Collected data entries
┄┄┄┄┄┄┄┄┄┄

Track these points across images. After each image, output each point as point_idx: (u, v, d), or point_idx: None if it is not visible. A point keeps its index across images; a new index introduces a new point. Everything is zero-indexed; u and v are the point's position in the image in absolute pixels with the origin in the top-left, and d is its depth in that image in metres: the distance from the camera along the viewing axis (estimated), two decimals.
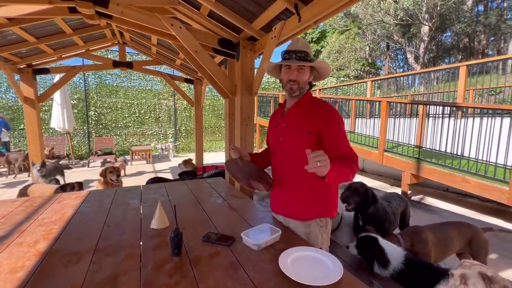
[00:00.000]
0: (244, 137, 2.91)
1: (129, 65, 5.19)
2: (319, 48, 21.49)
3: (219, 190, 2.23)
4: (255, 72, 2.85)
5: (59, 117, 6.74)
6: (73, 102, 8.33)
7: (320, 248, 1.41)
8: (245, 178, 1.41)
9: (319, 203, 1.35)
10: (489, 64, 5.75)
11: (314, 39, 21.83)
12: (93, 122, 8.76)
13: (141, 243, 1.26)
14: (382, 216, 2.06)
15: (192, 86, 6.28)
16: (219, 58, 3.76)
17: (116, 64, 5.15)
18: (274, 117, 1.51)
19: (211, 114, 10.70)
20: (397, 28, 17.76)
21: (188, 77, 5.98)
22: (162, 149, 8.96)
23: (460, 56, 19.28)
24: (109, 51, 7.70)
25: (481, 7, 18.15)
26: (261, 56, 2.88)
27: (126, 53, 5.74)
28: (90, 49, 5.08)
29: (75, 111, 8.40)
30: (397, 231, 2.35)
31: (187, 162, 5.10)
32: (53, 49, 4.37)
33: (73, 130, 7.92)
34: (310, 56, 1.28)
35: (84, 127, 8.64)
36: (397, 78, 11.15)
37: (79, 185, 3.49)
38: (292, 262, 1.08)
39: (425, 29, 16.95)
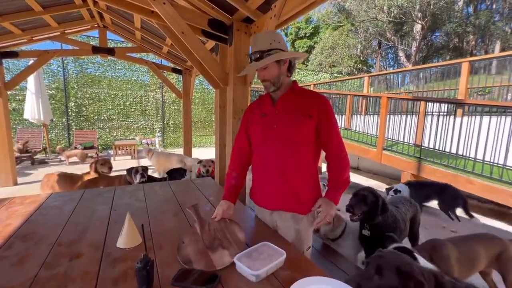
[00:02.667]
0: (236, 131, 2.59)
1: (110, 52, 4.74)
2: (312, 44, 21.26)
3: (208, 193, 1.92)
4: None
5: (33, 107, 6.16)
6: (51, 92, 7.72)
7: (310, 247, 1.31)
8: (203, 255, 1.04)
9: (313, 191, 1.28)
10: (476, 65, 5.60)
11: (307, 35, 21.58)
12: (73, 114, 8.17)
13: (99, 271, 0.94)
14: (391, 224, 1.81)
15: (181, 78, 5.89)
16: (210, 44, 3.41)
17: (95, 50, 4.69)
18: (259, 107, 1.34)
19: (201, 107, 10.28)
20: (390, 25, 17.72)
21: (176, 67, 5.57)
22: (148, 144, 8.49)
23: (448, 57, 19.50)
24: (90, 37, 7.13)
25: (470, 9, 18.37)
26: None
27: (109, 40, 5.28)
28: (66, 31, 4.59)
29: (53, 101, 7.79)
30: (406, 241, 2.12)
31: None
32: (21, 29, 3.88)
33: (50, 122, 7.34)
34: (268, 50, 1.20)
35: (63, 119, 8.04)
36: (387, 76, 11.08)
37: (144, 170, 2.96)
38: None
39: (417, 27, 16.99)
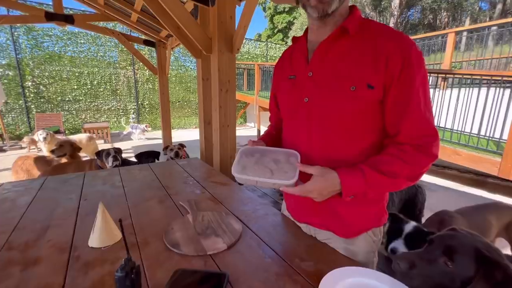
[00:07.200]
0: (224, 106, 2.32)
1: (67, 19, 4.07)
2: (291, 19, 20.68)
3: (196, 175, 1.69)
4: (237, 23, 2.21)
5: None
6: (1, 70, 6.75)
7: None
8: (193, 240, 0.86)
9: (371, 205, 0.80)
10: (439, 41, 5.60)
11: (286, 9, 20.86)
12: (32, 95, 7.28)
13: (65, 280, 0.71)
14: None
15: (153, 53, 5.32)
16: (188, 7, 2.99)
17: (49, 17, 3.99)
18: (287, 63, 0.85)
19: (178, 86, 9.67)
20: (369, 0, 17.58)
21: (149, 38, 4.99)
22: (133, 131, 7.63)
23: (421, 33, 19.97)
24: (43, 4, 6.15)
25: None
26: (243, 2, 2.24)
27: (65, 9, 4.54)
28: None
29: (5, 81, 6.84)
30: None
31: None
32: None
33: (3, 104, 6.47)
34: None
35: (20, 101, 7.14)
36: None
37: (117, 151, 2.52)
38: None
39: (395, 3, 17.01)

┄┄┄┄┄┄┄┄┄┄

## TASK DETAILS
Above are the records; from them, give again exactly the lines from the one containing "24: (109, 51, 7.70)" through the one containing "39: (425, 29, 16.95)", both included.

## OUTPUT FOR THIS EXERCISE
24: (109, 51, 7.70)
25: (481, 7, 18.15)
26: (261, 56, 2.88)
27: (126, 53, 5.74)
28: (90, 49, 5.08)
29: (75, 111, 8.40)
30: (397, 231, 2.35)
31: (187, 162, 5.10)
32: (53, 49, 4.37)
33: (73, 130, 7.92)
34: (310, 56, 1.28)
35: (84, 127, 8.64)
36: (397, 78, 11.15)
37: (79, 185, 3.49)
38: (292, 262, 1.08)
39: (425, 29, 16.95)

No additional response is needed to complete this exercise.